I know this book was heavily criticized when it came out, and although I’m more in favor of the French teaching philosophy, I actually really enjoyed the book. The main idea is that, in general, kids will not push themselves to do something difficult, because no one likes working hard. By not giving their children a choice, Chinese mothers do their children a favor, because they acquire skills and talents they would not otherwise have if left to decide for themselves.

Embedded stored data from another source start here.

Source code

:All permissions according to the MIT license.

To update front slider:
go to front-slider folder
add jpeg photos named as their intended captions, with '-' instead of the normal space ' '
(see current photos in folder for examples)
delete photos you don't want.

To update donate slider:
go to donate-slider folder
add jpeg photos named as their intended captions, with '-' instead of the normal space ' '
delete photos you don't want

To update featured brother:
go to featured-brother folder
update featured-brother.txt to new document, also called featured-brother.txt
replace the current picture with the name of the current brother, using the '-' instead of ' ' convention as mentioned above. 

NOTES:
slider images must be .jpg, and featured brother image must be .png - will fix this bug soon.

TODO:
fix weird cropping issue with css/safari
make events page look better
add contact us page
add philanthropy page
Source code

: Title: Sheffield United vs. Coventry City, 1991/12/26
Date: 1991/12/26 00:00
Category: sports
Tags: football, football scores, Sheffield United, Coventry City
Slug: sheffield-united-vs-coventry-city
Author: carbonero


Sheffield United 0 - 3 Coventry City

As they master different skills, they receive praise and then the parent, in theory, should no longer have to force them to work hard. While the author is admittedly an extremist when it comes to applying this principle, the idea is interesting. They may not like their parents when they are young and may hate being forced to work harder than their friends, but after many successes the children are in general grateful to their parents and maintain a lifelong relationship with them.
While the Chinese parenting philosophy “works” beautifully on the older of the author’s daughters, it backfires on the younger daughter who becomes rebellious as a preteen and early teenager despite all her mother’s efforts. After one final incident, the mother wisely decides to give in rather than ultimately sacrifice her relationship with her daughter and lets the daughter decide her life for herself. The end result is that she has two happy, hard working, talented children who seem to have a sincerely strong, though somewhat atypical, relationship with their mother.
While I know I could never be a Chinese mother, this book is a good reminder that as parents, we know better than our children, and it is okay if they don’t like us for awhile when we do what we believe is in their long term best interest. However, it also teaches us that ultimately, we can’t control our children and they will either obey or rebel of their own volition.